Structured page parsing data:
● ● ● ●

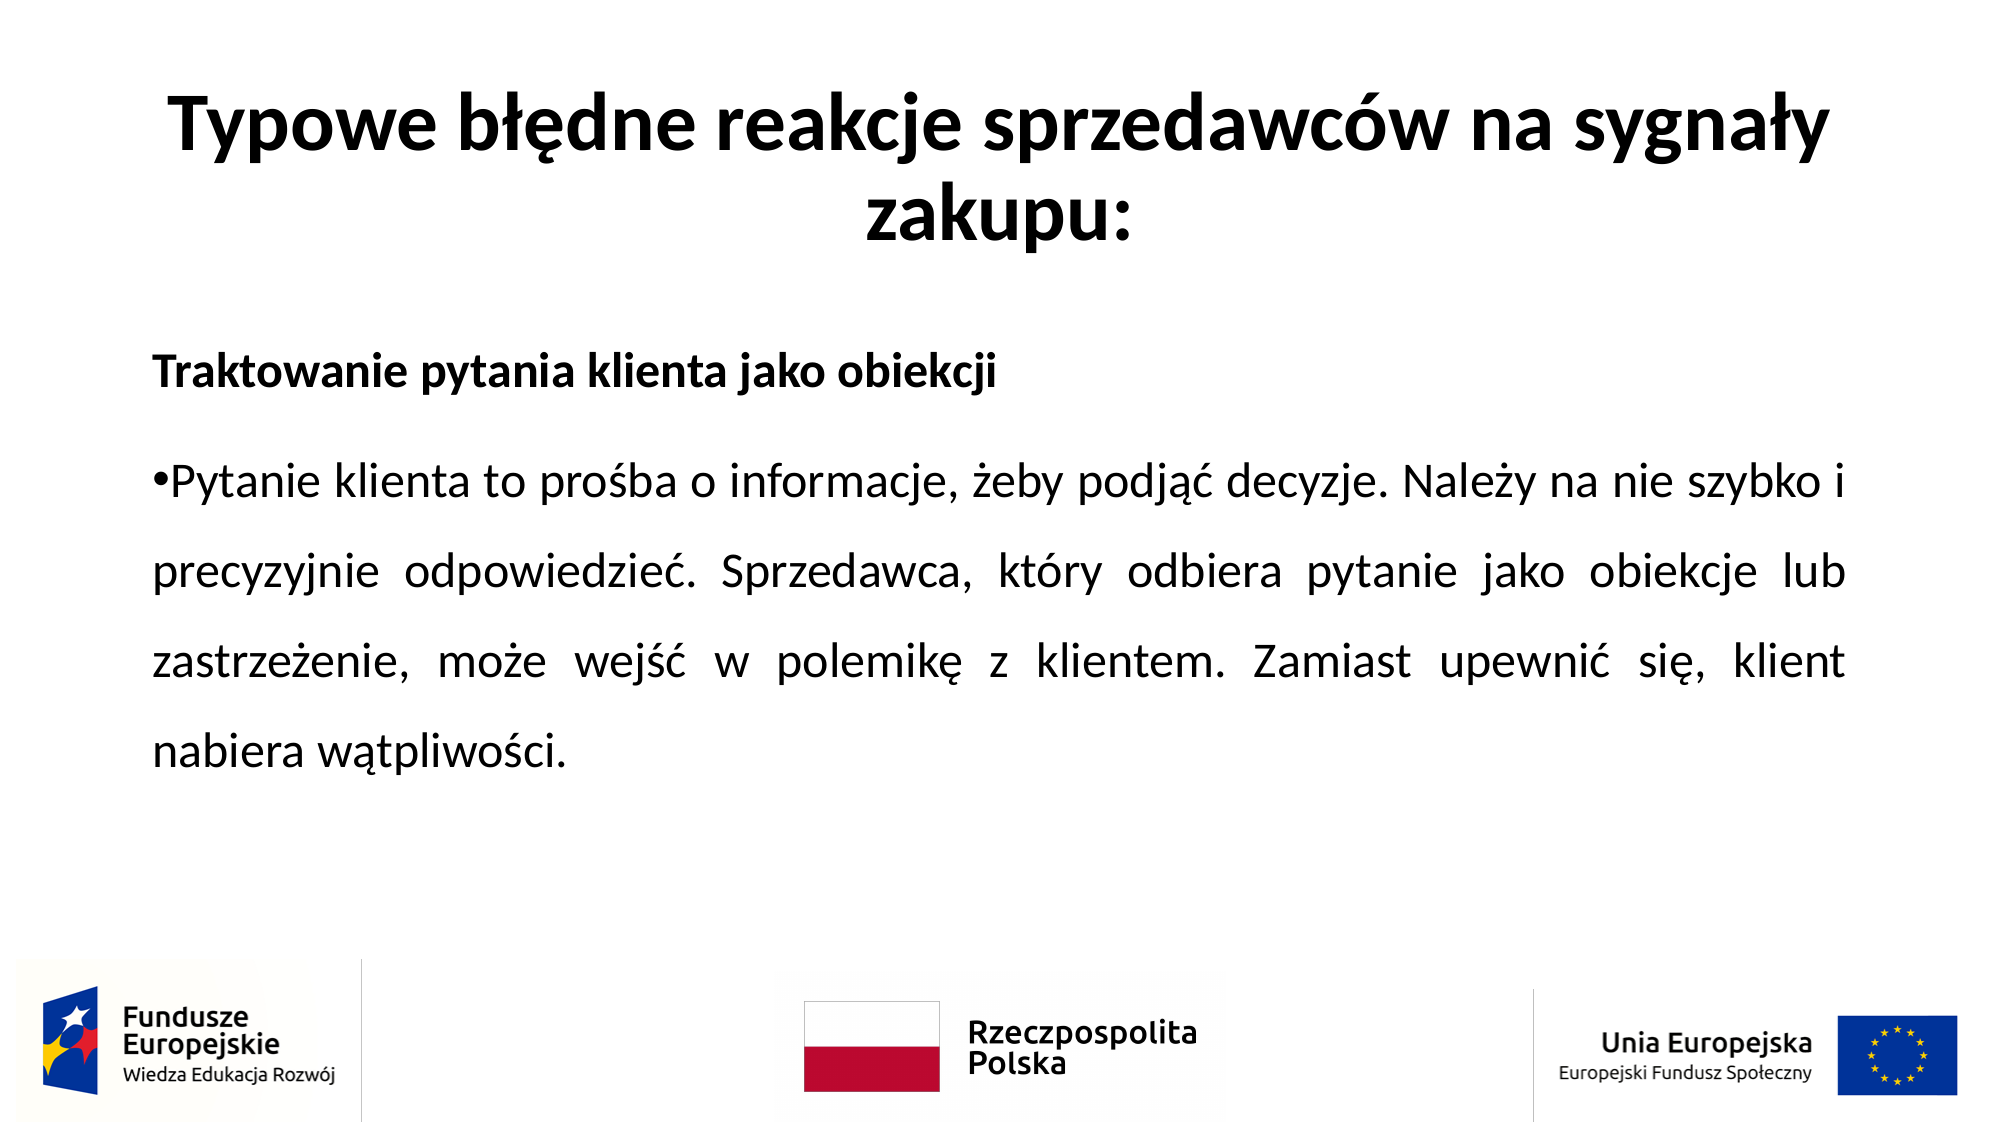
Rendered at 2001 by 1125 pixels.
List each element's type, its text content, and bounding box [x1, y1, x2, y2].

picture [16, 958, 1984, 1123]
list Traktowanie pytania klienta jako obiekcji Pytanie klienta to prośba o informacje, żeby podjąć decyzje. Należy na nie szybko i precyzyjnie odpowiedzieć. Sprzedawca, który odbiera pytanie jako obiekcje lub zastrzeżenie, może wejść w polemikę z klientem. Zamiast upewnić się, klient nabiera wątpliwości. [137, 299, 1863, 958]
title Typowe błędne reakcje sprzedawców na sygnały zakupu: [137, 59, 1863, 278]
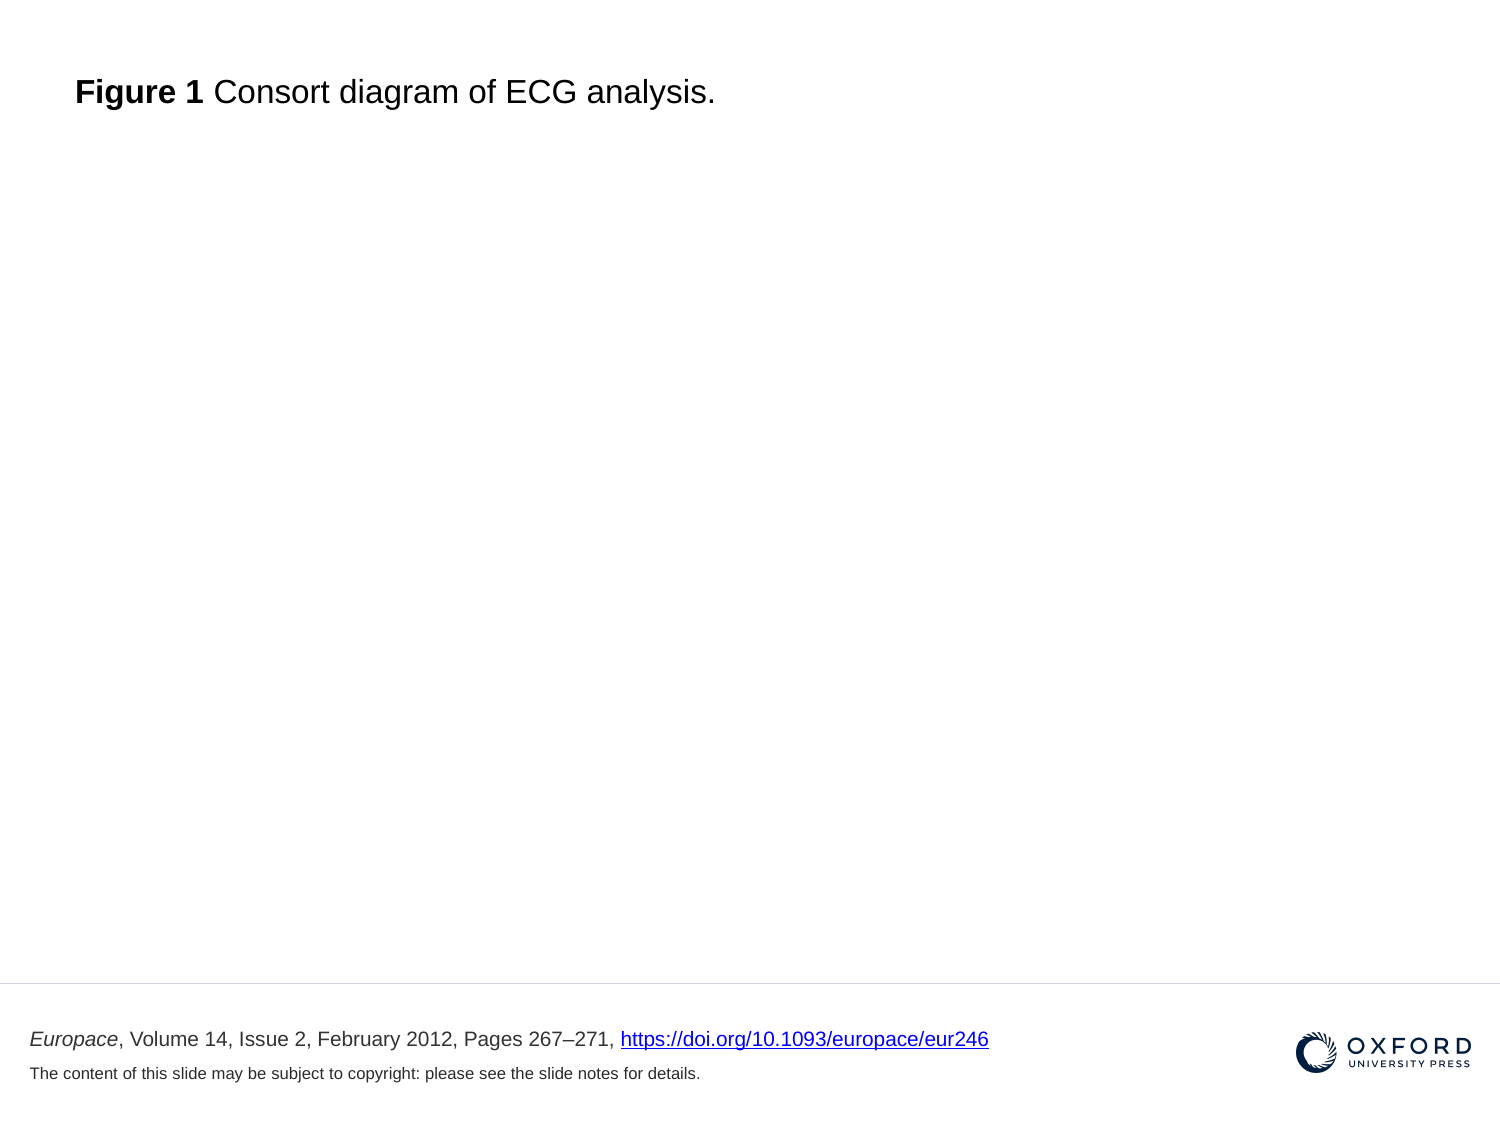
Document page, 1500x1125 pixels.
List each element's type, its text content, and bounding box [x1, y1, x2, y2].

picture [1296, 1032, 1471, 1073]
footer Europace, Volume 14, Issue 2, February 2012, Pages 267–271, https://doi.org/10.1093/europace/eur246 The content of this slide may be subject to copyright: please see the slide notes for details. [0, 983, 1260, 1125]
title Figure 1 Consort diagram of ECG analysis. [75, 69, 1078, 171]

● ● ● ●

» WHAT YOU HAVE TO DO
Give an exact copy of the data, and omit any pictures it holds.

» THE COMPLETED TASK
Rendered at 2001 by 1125 pixels.
List each element's type, its text content, and bounding box [x1, y1, x2, y2].

picture [16, 958, 1984, 1123]
list Traktowanie pytania klienta jako obiekcji Pytanie klienta to prośba o informacje, żeby podjąć decyzje. Należy na nie szybko i precyzyjnie odpowiedzieć. Sprzedawca, który odbiera pytanie jako obiekcje lub zastrzeżenie, może wejść w polemikę z klientem. Zamiast upewnić się, klient nabiera wątpliwości. [137, 299, 1863, 958]
title Typowe błędne reakcje sprzedawców na sygnały zakupu: [137, 59, 1863, 278]
Document page, 1500x1125 pixels.
List each element's type, its text content, and bounding box [x1, y1, x2, y2].

picture [1296, 1032, 1471, 1073]
footer Europace, Volume 14, Issue 2, February 2012, Pages 267–271, https://doi.org/10.1093/europace/eur246 The content of this slide may be subject to copyright: please see the slide notes for details. [0, 983, 1260, 1125]
title Figure 1 Consort diagram of ECG analysis. [75, 69, 1078, 171]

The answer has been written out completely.